И тут в салон ворвался Хорь. Оказалось — стоял у чёрного хода и весь спор подслушал.
— Господин Горностай, а не пойти ли вам?..
Посыл был энергичный и просто великолепный. Сенька, таких художеств ещё не слыхавший, даже утюг выронил.
— Есть! В десятку! — воскликнул Енисеев. — Росомаха, уходим. Леопард, пусть Мякишев... Нет! Хорь, ты командуй.
— Мякишев? — не сразу понял Хорь.
— Наш новый агент, — Росомаха указал на Сеньку. — Хорошо бы ему пока пожить тут, а ты покажи ему все ходы и выходы.
Хорь с интересом оглядел Сеньку.
— «Очи чёрные, очи страстные...» — негромко пропел он.
— Тебе Леопард обо всём доложит. Значит, Леопард, постарайся найти люцинского гения.
Лабрюйер видел, что примирения между Хорём и Енисеевым пока что нет. И сообразил, что эта беда — ему на пользу.
— Я также буду докладывать Хорю о поисках маньяка, — сказал он.
— Да, конечно, — ответил Хорь. — Непременно.
— Спелись... — проворчал Енисеев. — Но, Леопард, ищи всё-таки и третьего злодея. Я не думаю, чтобы человек, у которого в голове зонтиком помешали, мог служить на заводе и безупречно скрывать своё безумие. И Ротмана ищи.

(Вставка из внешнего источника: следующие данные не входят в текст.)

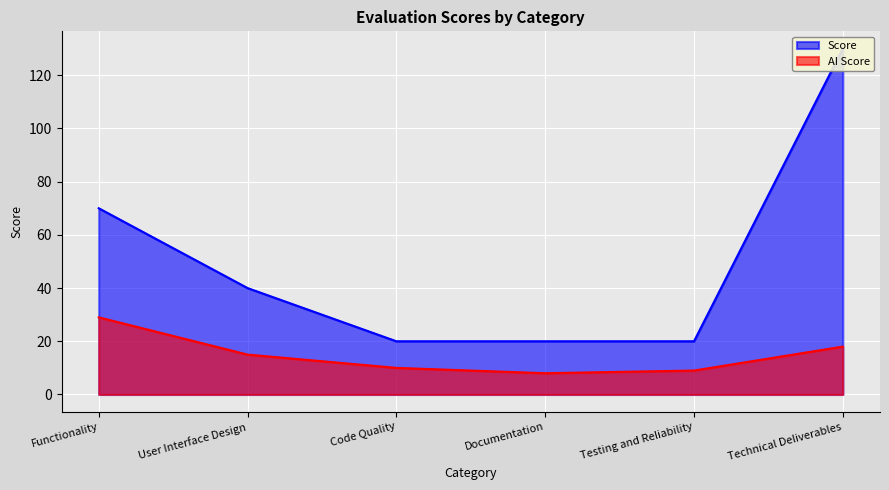

At which category is the sum across all series the highest?

Technical Deliverables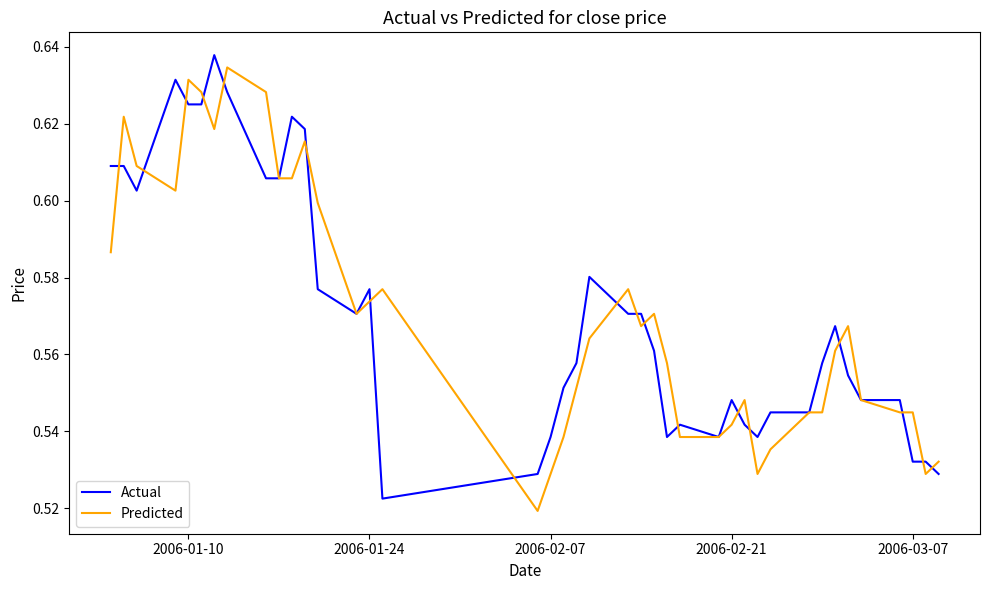

How many distinct data groups are displayed?

2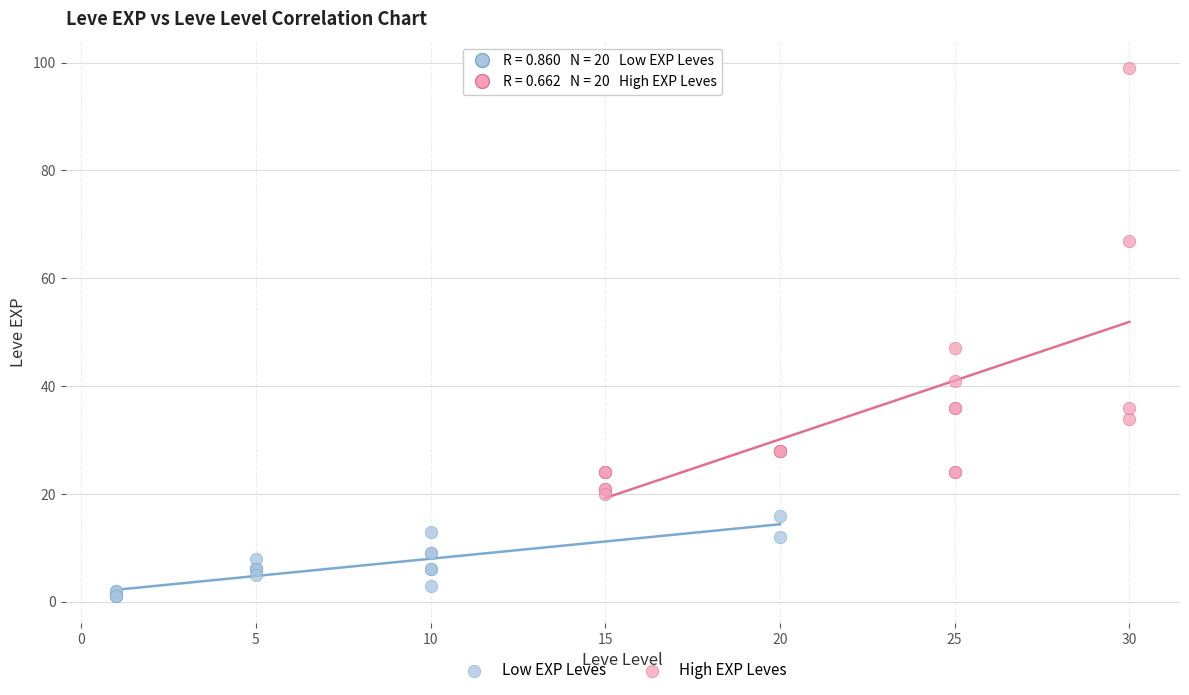

Which series has the largest Y range (max minus min)?

High EXP Leves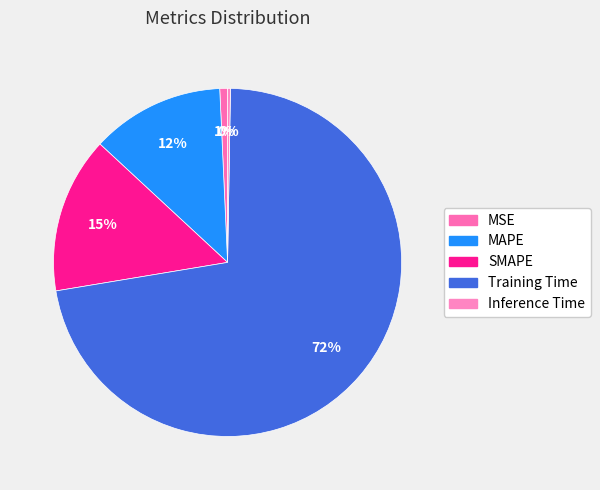

To the nearest percent, what is the average slice percentage?

20%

— Если он только жив. Да и нужен нам не столько Ротман, сколько «череп». Это ведь он — свидетель преступления, если только мы все правильно поняли Ротмана, — заметил Лабрюйер. — Может ведь и такое быть, что «череп» и свидетель, которого отыскал Ротман, — два разных человека.
— Может, — согласился Хорь. — Тогда выходит, что «череп» — преступник...
— Он и есть преступник, если людей убивает. Ладно, пойдём мы. Всё вроде обсудили, все страшные тайны раскрыли, — подытожил Енисеев.
— Спокойной ночи, товарищи, — сказал Росомаха.
Когда они ушли, Хорь занялся Сенькой Мякишевым и расспросил: кто таков, чему учился, что умеет. Лабрюйер меж тем баловался с утюгом — и впрямь, держать его на вытянутой руке за ручку было затруднительно.
Потом Сеньку уложили спать в закутке, чтобы утром сразу направить его на Выгонную дамбу, а Лабрюйер и Хорь пошли домой.
— Мне не нравится, что за «фотографией» так открыто следят, — сказал Лабрюйер. — Ты сейчас выйдешь на Колодезную, перейдёшь Гертрудинскую и пойдёшь мне навстречу по той стороне улицы. А я пойду, как обычно. Если за мной кто-то увязался — ничего не затевай, просто понаблюдай.
Но на сей раз мужчины с актёрской физиономией не было.
Утром Сеньку покормили и отправили на поиски «черепа». Лабрюйер велел ему узнать всё про меблированные комнаты и гостиницы в окрестностях Выгонной дамбы. Узнать — и не более того! Сам он пошёл искать Бертулиса Апсе.
Орман стоял возле Большого Насоса и сперва даже не понял, чего Лабрюйер от него добивается. Потом вспомнил, где села в пролётку блондинка и куда велела себя везти, понаблюдав за «Рижской фотографией господина Лабрюйера».
— Она по-немецки говорила? — спросил Лабрюйер.
— По-немецки. Но малость не на здешний лад.
— А какого она, на твой взгляд, возраста, какого сословия?
— Средних лет, в такие годы уже замужем обычно бывают и двоих-троих растят.
— Значит, около тридцати. Особых примет не заметил?
— Да какие там приметы? Бледненькая такая немочка.
— Итак, взял ты её возле Бастионной горки, а потом повёз в Задвинье?